“Dianna, just leave me alone.”

“Dianna, just leave me alone.”   This is a direct quote.  A favorite plea from my husband, the erstwhile, Rayman.  He engages a slightly higher octave when spitting this out and he slows down his twangy drawl in order to, I suspect, deliver the message with great frustration.  It rarely works.  That’s because I know, in my heart of hearts, that I am not going to ever leave him alone.  It’s not what I do.  He is my husband, for heaven’s sakes.  He is conveniently present most of the time.  We live in close proximity.  There is no one else around most of the time.  So…he gets my full attention.
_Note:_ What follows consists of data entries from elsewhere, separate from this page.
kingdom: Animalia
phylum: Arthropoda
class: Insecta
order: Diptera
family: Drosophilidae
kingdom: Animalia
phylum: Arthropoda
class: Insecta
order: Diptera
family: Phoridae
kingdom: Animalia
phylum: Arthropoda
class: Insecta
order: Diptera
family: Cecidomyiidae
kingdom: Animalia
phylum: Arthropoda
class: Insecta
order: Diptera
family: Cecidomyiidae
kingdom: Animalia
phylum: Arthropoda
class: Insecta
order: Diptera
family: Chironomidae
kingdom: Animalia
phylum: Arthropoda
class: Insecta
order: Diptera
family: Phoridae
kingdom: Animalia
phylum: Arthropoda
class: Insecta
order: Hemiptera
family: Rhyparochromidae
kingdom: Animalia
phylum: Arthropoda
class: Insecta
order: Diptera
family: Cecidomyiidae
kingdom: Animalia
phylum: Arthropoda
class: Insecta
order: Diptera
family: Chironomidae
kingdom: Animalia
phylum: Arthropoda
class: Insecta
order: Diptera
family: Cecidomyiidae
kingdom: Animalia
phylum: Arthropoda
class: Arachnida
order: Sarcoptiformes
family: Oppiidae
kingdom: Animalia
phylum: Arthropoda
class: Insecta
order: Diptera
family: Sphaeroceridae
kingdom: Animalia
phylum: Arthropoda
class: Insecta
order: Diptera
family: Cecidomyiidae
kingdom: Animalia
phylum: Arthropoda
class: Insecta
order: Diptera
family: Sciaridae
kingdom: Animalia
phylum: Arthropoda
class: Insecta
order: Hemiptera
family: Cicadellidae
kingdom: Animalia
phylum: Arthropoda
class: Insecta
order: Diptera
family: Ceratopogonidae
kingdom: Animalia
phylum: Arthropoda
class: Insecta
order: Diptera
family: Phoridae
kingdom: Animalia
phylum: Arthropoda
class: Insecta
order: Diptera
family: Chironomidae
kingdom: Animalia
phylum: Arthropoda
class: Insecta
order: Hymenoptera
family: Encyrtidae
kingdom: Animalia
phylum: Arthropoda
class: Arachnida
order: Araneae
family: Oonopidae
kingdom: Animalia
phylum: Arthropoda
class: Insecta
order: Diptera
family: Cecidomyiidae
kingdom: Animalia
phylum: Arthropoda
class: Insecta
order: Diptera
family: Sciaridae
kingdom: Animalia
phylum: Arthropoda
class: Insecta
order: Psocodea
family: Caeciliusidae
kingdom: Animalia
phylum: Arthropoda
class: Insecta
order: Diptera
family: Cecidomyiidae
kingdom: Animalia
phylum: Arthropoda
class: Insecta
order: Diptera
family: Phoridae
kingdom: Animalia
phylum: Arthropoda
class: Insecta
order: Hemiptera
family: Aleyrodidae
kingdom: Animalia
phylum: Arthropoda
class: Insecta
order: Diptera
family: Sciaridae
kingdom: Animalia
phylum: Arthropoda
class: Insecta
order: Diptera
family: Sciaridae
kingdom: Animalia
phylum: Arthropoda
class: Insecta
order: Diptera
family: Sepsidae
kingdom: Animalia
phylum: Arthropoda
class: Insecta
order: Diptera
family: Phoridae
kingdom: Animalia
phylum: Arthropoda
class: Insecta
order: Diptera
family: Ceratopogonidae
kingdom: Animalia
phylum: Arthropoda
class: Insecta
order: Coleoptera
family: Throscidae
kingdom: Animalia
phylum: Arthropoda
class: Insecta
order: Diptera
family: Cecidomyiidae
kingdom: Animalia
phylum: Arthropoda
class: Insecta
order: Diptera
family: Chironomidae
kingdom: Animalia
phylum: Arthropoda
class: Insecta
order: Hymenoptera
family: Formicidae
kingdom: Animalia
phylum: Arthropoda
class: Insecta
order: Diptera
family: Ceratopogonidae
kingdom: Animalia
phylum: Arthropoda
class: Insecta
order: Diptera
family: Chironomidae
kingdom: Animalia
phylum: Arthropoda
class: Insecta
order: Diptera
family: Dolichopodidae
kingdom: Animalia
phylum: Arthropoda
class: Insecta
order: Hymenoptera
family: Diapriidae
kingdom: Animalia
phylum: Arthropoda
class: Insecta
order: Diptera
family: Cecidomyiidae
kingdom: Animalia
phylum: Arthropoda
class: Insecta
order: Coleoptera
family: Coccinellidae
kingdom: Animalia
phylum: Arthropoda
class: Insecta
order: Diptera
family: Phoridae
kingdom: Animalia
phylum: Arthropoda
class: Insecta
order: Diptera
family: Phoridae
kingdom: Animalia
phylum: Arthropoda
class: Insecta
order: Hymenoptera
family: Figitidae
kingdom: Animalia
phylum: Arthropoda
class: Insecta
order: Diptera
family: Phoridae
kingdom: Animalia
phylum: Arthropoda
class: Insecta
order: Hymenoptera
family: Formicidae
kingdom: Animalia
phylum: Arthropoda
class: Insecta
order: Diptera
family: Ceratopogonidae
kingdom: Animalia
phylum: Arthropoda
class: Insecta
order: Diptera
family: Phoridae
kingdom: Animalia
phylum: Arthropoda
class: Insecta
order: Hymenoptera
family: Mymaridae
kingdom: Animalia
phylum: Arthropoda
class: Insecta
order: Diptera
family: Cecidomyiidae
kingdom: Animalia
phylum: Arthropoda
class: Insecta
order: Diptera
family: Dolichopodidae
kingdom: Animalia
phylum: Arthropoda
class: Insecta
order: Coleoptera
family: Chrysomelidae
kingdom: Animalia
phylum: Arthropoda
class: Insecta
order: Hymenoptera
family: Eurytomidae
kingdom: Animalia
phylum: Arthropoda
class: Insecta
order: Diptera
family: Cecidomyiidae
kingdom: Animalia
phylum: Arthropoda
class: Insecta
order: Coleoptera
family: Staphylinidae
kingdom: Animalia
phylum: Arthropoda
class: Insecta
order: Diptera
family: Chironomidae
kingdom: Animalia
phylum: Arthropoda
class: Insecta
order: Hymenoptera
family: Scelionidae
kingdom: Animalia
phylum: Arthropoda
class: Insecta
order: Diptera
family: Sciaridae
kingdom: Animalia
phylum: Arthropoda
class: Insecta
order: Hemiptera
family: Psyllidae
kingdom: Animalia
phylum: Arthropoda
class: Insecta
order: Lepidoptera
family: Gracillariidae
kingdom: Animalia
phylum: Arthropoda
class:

This morning I had much to do in the kitchen.  Company was coming for dinner so I needed a good running start for the event.  The menu included achiote-based marinate for the chicken parts.  The other item on the menu was home made ice cream.  You see, this is what an on-top-of-it cook does.  Meringue has no use of yolks, and it requires a copious amount of whites.  See chapter on E is for Eggs.  So, what to do?  Flan, creme brûlée, ice cream?  Three great uses for egg yolks.  I settled on ice cream.  From the same cookbook, Two Hot Tamales, I found an ice cream recipe with kuala and chocolate.  Yummy.

The ice cream required 3/4 cup of double-strength espresso.  After searching the cupboards for instant espresso, all that I found was old Folger’s coffee crystals dating back to what looked to the be the age of the dinosaur.  That’s when I asked Rayman if he would make me some espresso.  That was at 9:10 a.m.  “Sure”, he said.  After a few minutes Rayman pleaded, “What the heck is wrong?  I can’t get this to work.”  Backing up for a just a minute, he had unearthed an espresso maker that has been gracing the counter for years.  That’s all it has been doing.  Gracing the counter.  Rayman has not used it in years.  It’s one of those appliances that are the rage so you buy one.  Then after a year or so, it just graces the counter.  Novelty gone.  Espresso not required.

But I digress.

So, I went over to him and surveyed the situation.  After jiggling the plug, the machine came to life.  Oh, my.  Was there male pride involved?  Perhaps.   At this point, he cheerily started brewing the espresso.  And I returned to making my marinate for the chicken.  But them, calamity broke loose.  Rayman had placed a measuring cup underneath the “spiket” where the brew comes out.   And most of the espresso was missing its intended target.  That’s because it was leaking out of the sides of the filter holder”.   “Good grief”, he muttered.  And that was about the time I contributed the idea of reading the directions.  “I don’t need the directions.  I know what I’m doing.”  Right.  Espresso was everywhere.  On the granite, on the espresso maker itself.  On the Rayman.  “I may have loaded it too tight.”  That was followed up by, “I’ll do it again”.  This was followed up with him doing it again with the same exact results.  Only this time, he was inflicting damage on himself.  Coffee stains on his sweater.  “Should I find the directions for you?”, I inquired.  It was about this time that he said, “Dianna, just leave me alone.”  And that’s about the same time that the espresso maker did it thing and erupted, more or less.  Coffee was everywhere.

And we both just howled.

I rushed to the computer to get it all down and he went about cleaning up the mess and then cleaning the espresso maker and then brewing a perfectly nice cup of espresso.  It was 10:20.